How Can You Secure Your Property
11/11/2021 (Permalink)
After a fire at your property in Southern Oregon, you may have more to worry about than fire damage. Security at a fire-damaged property can be difficult, when often areas exposed by fire make any locking doors defunct; security systems may be too damaged to operate. You may have to contend with looting, or with animals entering open areas.
The Best Steps to Take
While your property won’t be wholly secure until it’s been completely restored and all security systems effectively replaced, you can still take precautions to prevent vandalism and other issues. Those precautions include:
• Boarding up any openings in the building. If the building doesn’t provide easy access, many looters and vandals will give up before they might get caught trying to pry the boards free. This can also help keep animals out.
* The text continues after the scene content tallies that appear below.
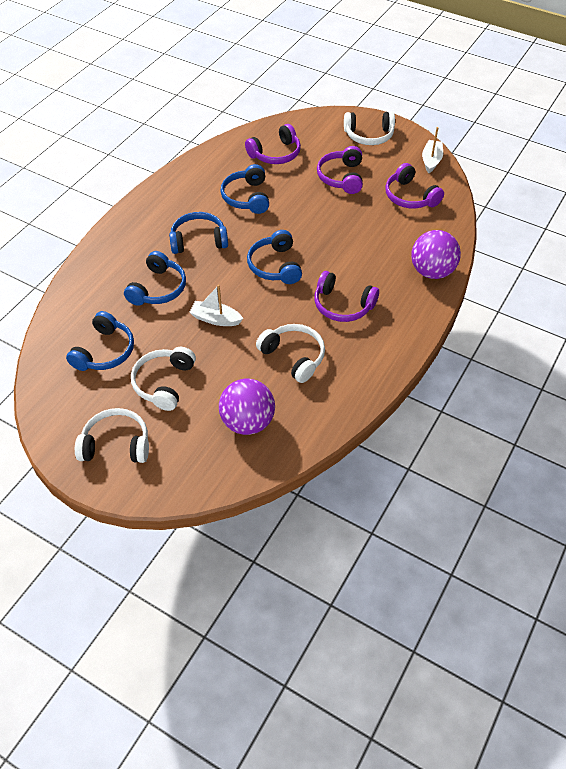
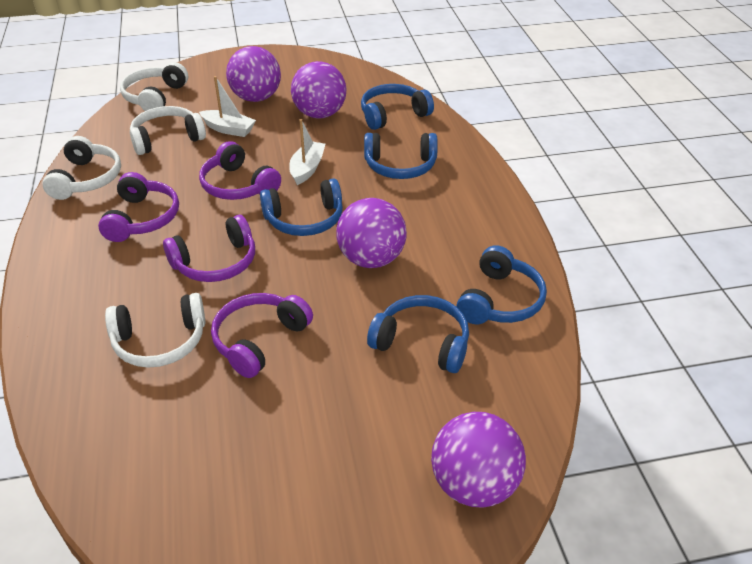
purple ball: 2 -> 4

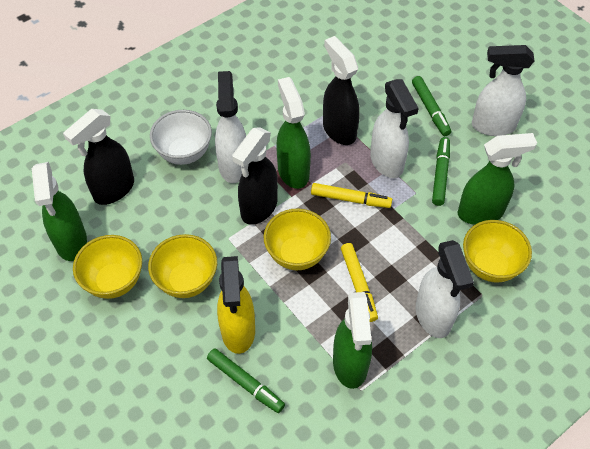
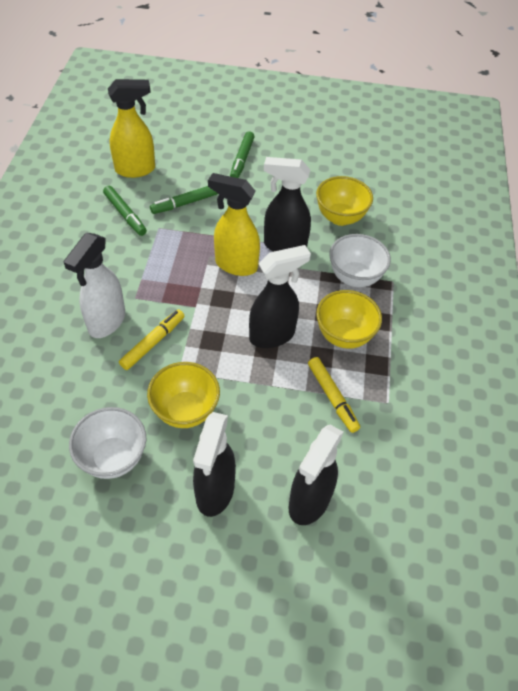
black spray bottle: 3 -> 4
green spray bottle: 4 -> 0
white bowl: 1 -> 2
white spray bottle: 4 -> 1
yellow bowl: 4 -> 3
yellow spray bottle: 1 -> 2

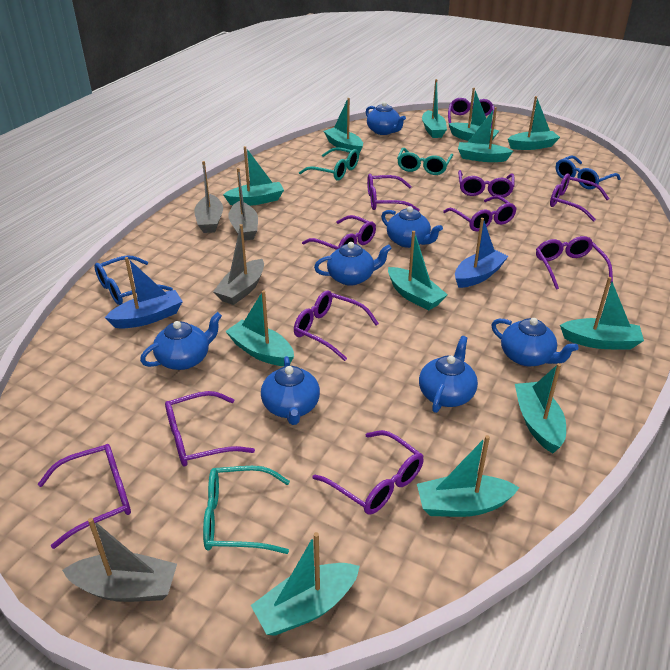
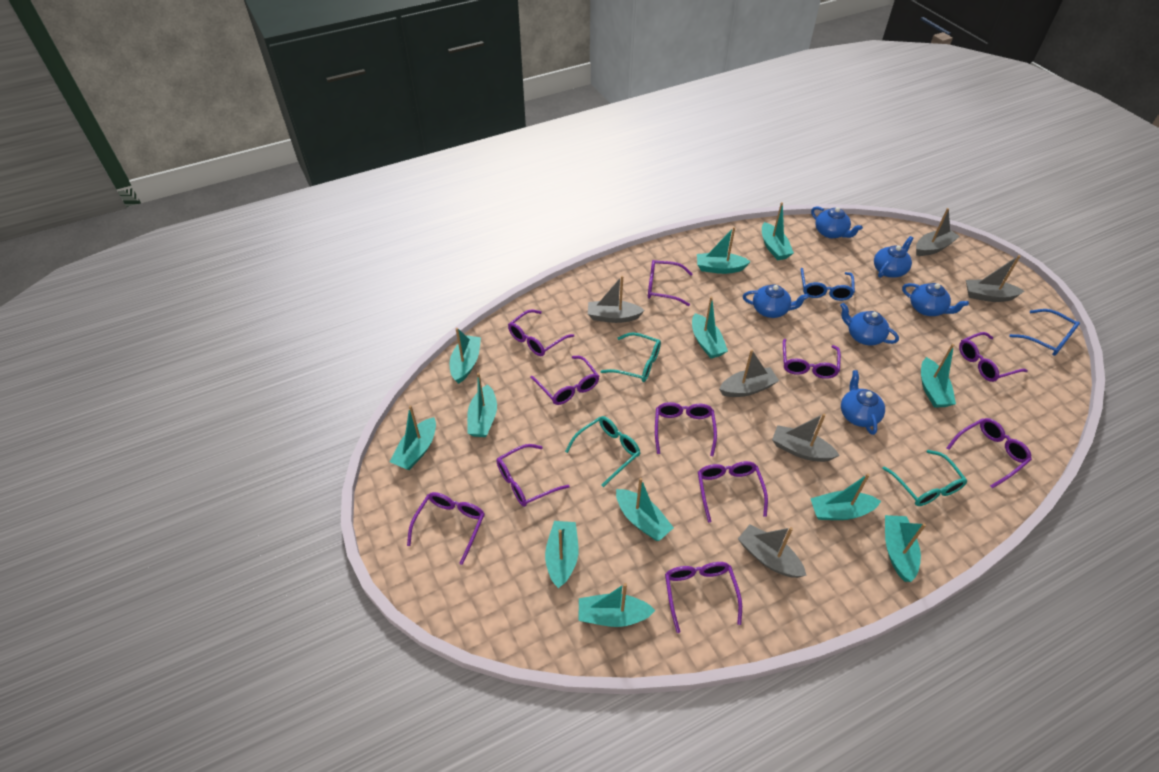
blue boat: 2 -> 0
blue teapot: 7 -> 6
grey boat: 4 -> 6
• Installing motion sensor lights. Putting motion sensor lights around the property in the short term can stop many animals and looters in their tracks, and will usually scare both humans and creatures away.
• Removing anything that survived fire damage from the property. This should be a major part of fire cleanup anyway, but if you remove anything surviving of value from the property, this removes the temptation to loot as well.
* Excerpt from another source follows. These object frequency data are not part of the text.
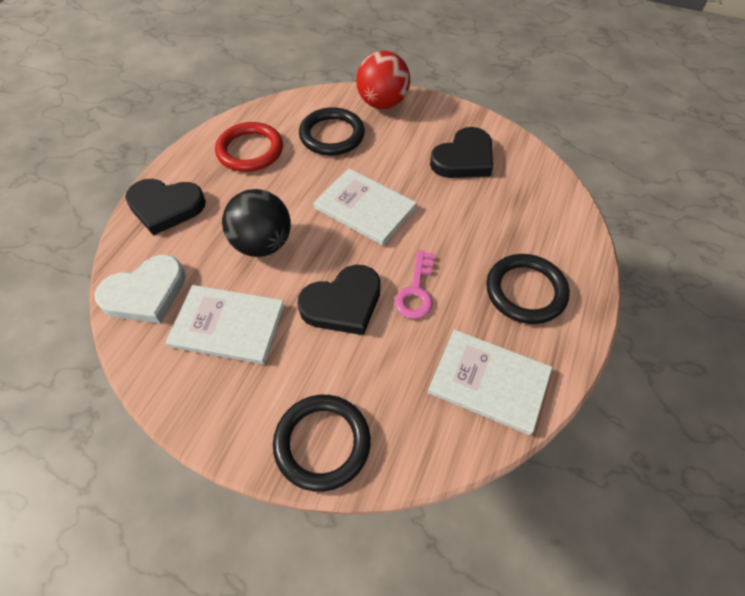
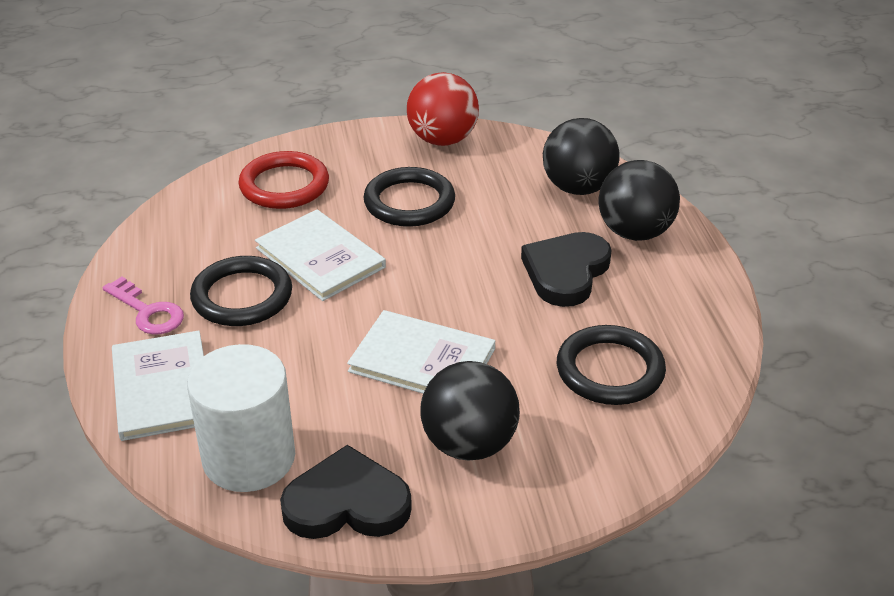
black ball: 1 -> 3
black heart: 3 -> 2
white cylinder: 0 -> 1
white heart: 1 -> 0

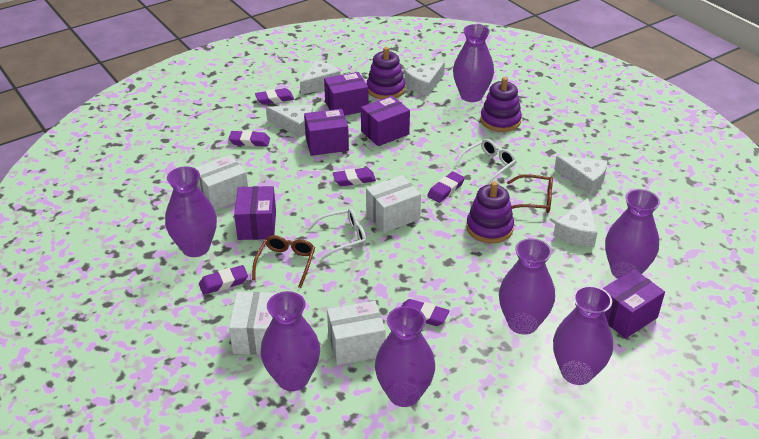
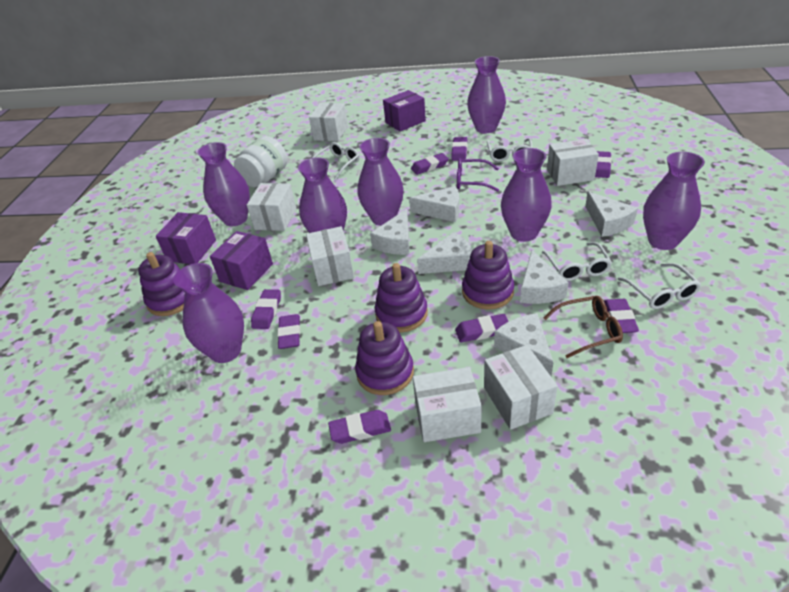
brown glasses: 2 -> 1
purple box: 5 -> 3
purple eraser: 6 -> 8
purple glasses: 0 -> 1
purple stacking toy: 3 -> 4
white box: 4 -> 6
white cheese: 5 -> 6
white glasses: 2 -> 4
white jar: 0 -> 1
• Putting up temporary fencing. Temporary fencing such as chain-link fencing gives you the option to at least put a padlock on the fence, and add an additional deterrent to invasion.
While none of these methods are foolproof, they’re still a good stopgap in the short term while you take the chance to assess the fire damage and make plans for cleanup and restoration. No property owner deserves to lose what things of value they have left after already suffering the devastation of a fire. Take precautions, and secure your valuable property before human or animal invaders can do additional damage.